> [YOUR OBJECTIVE]: Retype each line below precisely.

> [GIVEN RECORDS]:
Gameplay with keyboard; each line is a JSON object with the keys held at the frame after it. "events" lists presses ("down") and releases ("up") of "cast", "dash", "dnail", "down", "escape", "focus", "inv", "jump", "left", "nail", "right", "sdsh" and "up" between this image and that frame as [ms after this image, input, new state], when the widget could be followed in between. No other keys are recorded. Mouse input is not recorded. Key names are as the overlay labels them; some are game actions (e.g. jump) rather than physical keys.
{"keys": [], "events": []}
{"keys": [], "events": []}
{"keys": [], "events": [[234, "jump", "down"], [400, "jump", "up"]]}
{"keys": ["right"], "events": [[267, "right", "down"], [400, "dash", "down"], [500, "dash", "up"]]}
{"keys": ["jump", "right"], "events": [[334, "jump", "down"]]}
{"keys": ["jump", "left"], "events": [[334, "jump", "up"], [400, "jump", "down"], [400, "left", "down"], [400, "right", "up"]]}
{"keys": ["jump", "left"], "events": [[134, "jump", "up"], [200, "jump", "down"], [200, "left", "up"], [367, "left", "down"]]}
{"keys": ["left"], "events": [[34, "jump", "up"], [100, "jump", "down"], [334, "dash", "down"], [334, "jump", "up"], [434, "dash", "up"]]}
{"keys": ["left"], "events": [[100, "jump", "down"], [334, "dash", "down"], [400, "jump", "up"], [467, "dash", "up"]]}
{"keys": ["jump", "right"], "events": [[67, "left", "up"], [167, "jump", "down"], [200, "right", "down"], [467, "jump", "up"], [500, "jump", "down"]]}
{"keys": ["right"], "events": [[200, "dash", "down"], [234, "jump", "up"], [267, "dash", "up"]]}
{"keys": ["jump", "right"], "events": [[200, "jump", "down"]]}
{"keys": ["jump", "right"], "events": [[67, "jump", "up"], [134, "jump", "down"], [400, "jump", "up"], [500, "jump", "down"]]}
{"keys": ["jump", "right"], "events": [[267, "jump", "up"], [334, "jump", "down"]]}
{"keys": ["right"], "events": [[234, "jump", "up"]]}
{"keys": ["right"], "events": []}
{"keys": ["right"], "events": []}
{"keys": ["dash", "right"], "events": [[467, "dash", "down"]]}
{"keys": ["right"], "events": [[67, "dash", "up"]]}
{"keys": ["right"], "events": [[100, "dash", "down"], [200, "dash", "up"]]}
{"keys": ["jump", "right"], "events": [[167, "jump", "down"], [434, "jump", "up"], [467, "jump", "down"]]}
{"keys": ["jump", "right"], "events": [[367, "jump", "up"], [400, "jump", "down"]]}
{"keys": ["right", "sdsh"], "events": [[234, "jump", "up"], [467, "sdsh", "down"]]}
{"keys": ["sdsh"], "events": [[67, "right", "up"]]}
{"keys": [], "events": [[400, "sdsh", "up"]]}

> [TASK RESPONSE]:
Gameplay with keyboard; each line is a JSON object with the keys held at the frame after it. "events" lists presses ("down") and releases ("up") of "cast", "dash", "dnail", "down", "escape", "focus", "inv", "jump", "left", "nail", "right", "sdsh" and "up" between this image and that frame as [ms after this image, input, new state], when the widget could be followed in between. No other keys are recorded. Mouse input is not recorded. Key names are as the overlay labels them; some are game actions (e.g. jump) rather than physical keys.
{"keys": [], "events": []}
{"keys": [], "events": []}
{"keys": [], "events": [[234, "jump", "down"], [400, "jump", "up"]]}
{"keys": ["right"], "events": [[267, "right", "down"], [400, "dash", "down"], [500, "dash", "up"]]}
{"keys": ["jump", "right"], "events": [[334, "jump", "down"]]}
{"keys": ["jump", "left"], "events": [[334, "jump", "up"], [400, "jump", "down"], [400, "left", "down"], [400, "right", "up"]]}
{"keys": ["jump", "left"], "events": [[134, "jump", "up"], [200, "jump", "down"], [200, "left", "up"], [367, "left", "down"]]}
{"keys": ["left"], "events": [[34, "jump", "up"], [100, "jump", "down"], [334, "dash", "down"], [334, "jump", "up"], [434, "dash", "up"]]}
{"keys": ["left"], "events": [[100, "jump", "down"], [334, "dash", "down"], [400, "jump", "up"], [467, "dash", "up"]]}
{"keys": ["jump", "right"], "events": [[67, "left", "up"], [167, "jump", "down"], [200, "right", "down"], [467, "jump", "up"], [500, "jump", "down"]]}
{"keys": ["right"], "events": [[200, "dash", "down"], [234, "jump", "up"], [267, "dash", "up"]]}
{"keys": ["jump", "right"], "events": [[200, "jump", "down"]]}
{"keys": ["jump", "right"], "events": [[67, "jump", "up"], [134, "jump", "down"], [400, "jump", "up"], [500, "jump", "down"]]}
{"keys": ["jump", "right"], "events": [[267, "jump", "up"], [334, "jump", "down"]]}
{"keys": ["right"], "events": [[234, "jump", "up"]]}
{"keys": ["right"], "events": []}
{"keys": ["right"], "events": []}
{"keys": ["dash", "right"], "events": [[467, "dash", "down"]]}
{"keys": ["right"], "events": [[67, "dash", "up"]]}
{"keys": ["right"], "events": [[100, "dash", "down"], [200, "dash", "up"]]}
{"keys": ["jump", "right"], "events": [[167, "jump", "down"], [434, "jump", "up"], [467, "jump", "down"]]}
{"keys": ["jump", "right"], "events": [[367, "jump", "up"], [400, "jump", "down"]]}
{"keys": ["right", "sdsh"], "events": [[234, "jump", "up"], [467, "sdsh", "down"]]}
{"keys": ["sdsh"], "events": [[67, "right", "up"]]}
{"keys": [], "events": [[400, "sdsh", "up"]]}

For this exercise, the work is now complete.